- Extracted data -
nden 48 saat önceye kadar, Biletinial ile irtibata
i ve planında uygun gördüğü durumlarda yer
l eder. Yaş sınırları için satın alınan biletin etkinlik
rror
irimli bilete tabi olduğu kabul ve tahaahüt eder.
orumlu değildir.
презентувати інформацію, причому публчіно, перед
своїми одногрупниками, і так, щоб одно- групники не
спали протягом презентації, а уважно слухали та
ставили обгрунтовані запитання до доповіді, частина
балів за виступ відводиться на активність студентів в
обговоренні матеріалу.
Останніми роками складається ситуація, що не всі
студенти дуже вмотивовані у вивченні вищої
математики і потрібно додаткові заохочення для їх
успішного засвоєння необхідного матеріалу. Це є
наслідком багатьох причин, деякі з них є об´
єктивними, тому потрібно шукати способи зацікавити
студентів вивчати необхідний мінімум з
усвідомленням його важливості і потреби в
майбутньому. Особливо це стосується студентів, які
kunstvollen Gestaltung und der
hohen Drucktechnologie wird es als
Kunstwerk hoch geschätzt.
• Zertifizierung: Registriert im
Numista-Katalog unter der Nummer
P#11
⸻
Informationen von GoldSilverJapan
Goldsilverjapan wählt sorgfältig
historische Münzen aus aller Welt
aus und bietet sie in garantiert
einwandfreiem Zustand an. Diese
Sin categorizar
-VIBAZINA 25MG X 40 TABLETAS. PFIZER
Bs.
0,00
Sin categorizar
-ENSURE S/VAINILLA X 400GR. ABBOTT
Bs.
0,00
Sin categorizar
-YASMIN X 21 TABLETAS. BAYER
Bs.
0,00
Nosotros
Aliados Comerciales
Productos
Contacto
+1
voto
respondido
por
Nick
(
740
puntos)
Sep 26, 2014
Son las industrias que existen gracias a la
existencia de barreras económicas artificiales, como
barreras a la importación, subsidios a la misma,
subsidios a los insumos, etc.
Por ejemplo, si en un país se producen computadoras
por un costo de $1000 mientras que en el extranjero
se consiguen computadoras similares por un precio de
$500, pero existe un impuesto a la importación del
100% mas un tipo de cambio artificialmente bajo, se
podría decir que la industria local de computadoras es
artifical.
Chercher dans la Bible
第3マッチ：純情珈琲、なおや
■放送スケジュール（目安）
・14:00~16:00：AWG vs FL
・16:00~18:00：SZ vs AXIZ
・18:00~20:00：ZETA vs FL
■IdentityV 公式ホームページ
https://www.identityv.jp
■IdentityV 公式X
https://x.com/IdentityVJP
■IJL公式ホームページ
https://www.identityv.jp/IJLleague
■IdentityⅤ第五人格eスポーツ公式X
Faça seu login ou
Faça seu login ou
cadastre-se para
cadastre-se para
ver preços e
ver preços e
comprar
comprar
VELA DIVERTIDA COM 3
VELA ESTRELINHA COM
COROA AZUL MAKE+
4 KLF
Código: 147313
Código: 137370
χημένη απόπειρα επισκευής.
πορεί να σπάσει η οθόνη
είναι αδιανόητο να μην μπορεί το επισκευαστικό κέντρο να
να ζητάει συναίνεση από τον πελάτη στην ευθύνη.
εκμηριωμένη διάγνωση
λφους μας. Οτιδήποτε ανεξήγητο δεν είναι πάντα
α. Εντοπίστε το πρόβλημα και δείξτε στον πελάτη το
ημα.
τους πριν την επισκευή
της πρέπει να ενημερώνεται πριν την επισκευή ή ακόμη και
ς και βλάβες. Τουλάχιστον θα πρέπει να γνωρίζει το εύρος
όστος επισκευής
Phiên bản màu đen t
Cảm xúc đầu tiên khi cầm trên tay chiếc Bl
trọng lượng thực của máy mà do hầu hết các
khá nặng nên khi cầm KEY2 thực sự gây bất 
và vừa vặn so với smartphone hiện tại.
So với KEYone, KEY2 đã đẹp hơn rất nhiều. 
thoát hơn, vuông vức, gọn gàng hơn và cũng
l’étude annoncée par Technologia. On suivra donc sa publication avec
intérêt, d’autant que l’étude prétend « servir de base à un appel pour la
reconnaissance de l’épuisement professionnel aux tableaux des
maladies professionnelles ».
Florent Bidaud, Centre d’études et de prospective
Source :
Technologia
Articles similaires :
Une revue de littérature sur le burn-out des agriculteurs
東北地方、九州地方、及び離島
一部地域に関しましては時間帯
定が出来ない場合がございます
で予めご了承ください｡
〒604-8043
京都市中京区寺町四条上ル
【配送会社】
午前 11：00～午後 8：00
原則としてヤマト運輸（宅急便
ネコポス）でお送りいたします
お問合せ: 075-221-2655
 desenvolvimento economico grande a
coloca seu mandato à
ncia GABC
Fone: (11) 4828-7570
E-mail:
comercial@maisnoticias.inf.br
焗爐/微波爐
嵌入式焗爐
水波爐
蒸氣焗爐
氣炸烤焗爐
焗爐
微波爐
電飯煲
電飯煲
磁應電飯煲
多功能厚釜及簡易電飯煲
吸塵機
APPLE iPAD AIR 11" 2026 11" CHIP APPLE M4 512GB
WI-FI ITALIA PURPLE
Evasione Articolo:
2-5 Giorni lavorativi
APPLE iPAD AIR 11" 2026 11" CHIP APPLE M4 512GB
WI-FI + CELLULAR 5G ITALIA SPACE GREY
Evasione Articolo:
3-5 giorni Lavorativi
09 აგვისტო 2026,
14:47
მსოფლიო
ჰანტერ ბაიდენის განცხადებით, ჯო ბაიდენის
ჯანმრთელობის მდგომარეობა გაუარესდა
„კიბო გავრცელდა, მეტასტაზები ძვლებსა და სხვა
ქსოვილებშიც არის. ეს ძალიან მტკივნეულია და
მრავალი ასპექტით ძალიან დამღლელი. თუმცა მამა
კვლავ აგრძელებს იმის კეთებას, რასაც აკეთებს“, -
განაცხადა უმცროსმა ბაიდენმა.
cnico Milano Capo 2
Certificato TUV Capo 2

- Exercise description -
Scan the material above for the string "subsidios". Return each line where it occurs.

- Finished task -
barreras a la importación, subsidios a la misma,
subsidios a los insumos, etc.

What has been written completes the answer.